Scope and Limitations
padlock is a layout waste detector and optimizer. It focuses on padding, field ordering, false sharing, and cache locality. It is not:
- A full compiler — type sizes are approximated from a built-in type table for source analysis. Use binary (DWARF) analysis for compiler-accurate results.
- A profiler — it cannot measure actual cache miss rates.
What source analysis gets right
| Language | Accurate | Notes |
|---|---|---|
| C / C++ | Normal structs, unions, pointer fields, all primitive types, std::atomic<T> |
|
| C++ | vtable pointer injection for virtual classes, single/multiple inheritance base slots |
base-class sizes are approximate until nested-struct resolution |
| Rust | All primitive types, repr(C), repr(packed), repr(transparent) |
|
| Rust stdlib | Vec, String, Box, Arc, Rc, all AtomicXxx, PhantomData, Duration, channels, smart pointers |
size is independent of type parameter T |
| Go | All primitives, string (2 words), []T slices (3 words), map[K]V (1 word), chan T (1 word), error/interface{}/any (2 words) |
|
| C / C++ | __attribute__((packed)) structs and classes |
no inter-field padding inserted; struct alignment set to 1 |
What source analysis skips (instead of showing wrong data)
| Case | Action | Accurate alternative |
|---|---|---|
| C/C++ structs with bit-field members | Skipped | Binary (DWARF) analysis |
Rust generic struct definitions (struct Foo<T>) |
Skipped | Binary analysis; or analyse concrete monomorphizations |
| Forward-declared / incomplete structs | Skipped | Binary analysis |
Known remaining limitations (source analysis)
- C++
alignas(N)/__attribute__((aligned(N)))on individual fields — field alignment overrides are not modeled; use binary analysis for accuracy. - C++ templates — unknown type parameters fall through to pointer-size; the struct is analyzed but may show approximate sizes.
- Rust enums with data variants (
enum Foo { A(u64), B { x: u32 } }) — not modeled; only plain structs are analyzed. - Go named interface fields (
io.Reader, custom interfaces) — reported as 2 words (likeinterface{}/any), which is correct for the runtime representation.
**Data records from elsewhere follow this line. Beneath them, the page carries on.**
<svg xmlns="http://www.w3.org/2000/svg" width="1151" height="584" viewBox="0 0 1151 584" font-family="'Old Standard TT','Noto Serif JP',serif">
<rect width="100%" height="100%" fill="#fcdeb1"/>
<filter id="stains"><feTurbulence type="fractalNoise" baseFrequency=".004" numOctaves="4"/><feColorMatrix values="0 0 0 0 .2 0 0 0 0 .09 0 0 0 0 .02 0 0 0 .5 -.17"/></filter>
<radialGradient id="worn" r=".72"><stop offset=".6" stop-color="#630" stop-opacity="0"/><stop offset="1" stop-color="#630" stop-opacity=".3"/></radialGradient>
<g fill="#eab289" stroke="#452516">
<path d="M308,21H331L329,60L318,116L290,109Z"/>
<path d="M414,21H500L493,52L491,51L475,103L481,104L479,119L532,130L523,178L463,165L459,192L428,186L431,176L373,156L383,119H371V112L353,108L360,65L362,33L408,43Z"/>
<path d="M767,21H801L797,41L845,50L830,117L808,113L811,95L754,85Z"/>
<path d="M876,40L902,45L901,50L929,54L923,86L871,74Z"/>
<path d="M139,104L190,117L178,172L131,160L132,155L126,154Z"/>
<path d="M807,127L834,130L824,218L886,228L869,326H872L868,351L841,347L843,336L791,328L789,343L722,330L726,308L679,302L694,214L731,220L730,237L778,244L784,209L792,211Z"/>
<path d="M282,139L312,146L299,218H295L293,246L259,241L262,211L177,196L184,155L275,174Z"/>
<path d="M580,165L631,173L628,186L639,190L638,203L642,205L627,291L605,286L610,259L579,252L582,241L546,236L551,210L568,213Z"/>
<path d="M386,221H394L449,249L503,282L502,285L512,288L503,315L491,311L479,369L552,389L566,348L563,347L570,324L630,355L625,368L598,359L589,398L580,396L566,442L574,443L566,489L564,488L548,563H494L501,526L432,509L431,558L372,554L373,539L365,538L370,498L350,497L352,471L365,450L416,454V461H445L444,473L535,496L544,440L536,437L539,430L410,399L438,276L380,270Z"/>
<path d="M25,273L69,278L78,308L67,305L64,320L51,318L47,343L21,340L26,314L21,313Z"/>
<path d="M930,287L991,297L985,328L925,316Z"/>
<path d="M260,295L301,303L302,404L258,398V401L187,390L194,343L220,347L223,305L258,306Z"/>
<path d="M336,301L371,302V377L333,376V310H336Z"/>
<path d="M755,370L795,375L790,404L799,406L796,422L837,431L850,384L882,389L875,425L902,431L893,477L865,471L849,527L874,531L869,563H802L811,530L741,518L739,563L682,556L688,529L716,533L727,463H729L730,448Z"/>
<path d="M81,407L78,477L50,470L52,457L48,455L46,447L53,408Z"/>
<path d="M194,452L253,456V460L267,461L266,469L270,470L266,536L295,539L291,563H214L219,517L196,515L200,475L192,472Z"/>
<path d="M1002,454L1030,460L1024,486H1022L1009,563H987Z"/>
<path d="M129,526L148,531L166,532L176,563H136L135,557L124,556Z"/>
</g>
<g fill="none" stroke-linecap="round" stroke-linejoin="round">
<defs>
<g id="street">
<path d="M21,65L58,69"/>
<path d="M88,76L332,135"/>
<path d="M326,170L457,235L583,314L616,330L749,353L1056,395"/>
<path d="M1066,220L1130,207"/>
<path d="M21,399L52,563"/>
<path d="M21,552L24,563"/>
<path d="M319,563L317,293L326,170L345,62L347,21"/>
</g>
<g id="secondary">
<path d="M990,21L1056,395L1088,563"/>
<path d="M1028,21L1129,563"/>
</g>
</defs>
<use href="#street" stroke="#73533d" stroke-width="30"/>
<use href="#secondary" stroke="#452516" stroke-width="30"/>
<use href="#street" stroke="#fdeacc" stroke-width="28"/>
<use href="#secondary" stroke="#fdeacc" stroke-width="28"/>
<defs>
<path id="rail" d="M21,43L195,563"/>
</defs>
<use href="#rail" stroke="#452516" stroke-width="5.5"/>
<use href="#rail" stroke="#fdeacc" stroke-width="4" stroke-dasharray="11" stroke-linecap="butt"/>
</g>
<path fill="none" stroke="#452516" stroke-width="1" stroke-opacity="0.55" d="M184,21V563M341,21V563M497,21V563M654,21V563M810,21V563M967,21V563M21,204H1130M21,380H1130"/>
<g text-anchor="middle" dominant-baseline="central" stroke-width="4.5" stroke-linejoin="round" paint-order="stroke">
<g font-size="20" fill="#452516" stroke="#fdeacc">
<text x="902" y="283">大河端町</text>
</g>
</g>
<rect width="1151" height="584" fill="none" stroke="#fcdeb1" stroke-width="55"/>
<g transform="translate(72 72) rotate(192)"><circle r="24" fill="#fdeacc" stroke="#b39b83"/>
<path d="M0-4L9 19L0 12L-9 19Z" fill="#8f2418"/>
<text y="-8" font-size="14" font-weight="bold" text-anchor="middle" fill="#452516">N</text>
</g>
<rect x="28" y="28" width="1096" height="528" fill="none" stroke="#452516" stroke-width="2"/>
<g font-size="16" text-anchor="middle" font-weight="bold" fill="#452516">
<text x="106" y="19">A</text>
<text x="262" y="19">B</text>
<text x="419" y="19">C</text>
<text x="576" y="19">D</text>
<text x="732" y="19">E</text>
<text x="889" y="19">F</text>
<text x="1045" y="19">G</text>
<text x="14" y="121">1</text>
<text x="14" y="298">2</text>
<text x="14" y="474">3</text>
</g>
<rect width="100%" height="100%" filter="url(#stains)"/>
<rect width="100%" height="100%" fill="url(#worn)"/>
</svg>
Named interfaces implemented by pointer types are always 2 words regardless. #pragma pack(N)on C/C++ structs — only__attribute__((packed))(GCC/Clang style) is detected from source; MSVC-style#pragma packis not. Use binary analysis for accuracy on MSVC-compiled code.- Rust const-expression padding (
[u8; 64 - size_of::<Mutex<u64>>()]) — the expression is not evaluated; the field gets pointer-size as a default. repr(Rust)reordering — the compiler may reorder fields and eliminate padding automatically; padlock analyzes declaration order, which is what developers read and control.
Crate Architecture
padlock-cli — padlock binary + cargo-padlock subcommand; watch mode
├── padlock-source — source frontend: tree-sitter (C/C++/Go), syn (Rust)
│ explicit guard annotation: #[lock_protected_by], GUARDED_BY(), // padlock:guard=
├── padlock-dwarf — binary frontend: DWARF via gimli+object, PDB via pdb
├── padlock-output — formatters: terminal, JSON, SARIF, diff
├── padlock-macros — proc macros: #[assert_no_padding], #[assert_size(N)]
└── padlock-core — IR types, analysis passes, findings, scoring
See docs/architecture.md for the full data-flow diagram and crate responsibilities.
See docs/findings.md for detailed finding reference.
See docs/comparison.md for how padlock compares to pahole, -Wpadded, and runtime profilers.
See docs/publishing.md for crates.io publishing and GitHub Actions CI setup.
License
Licensed under either of MIT or Apache-2.0 at your option.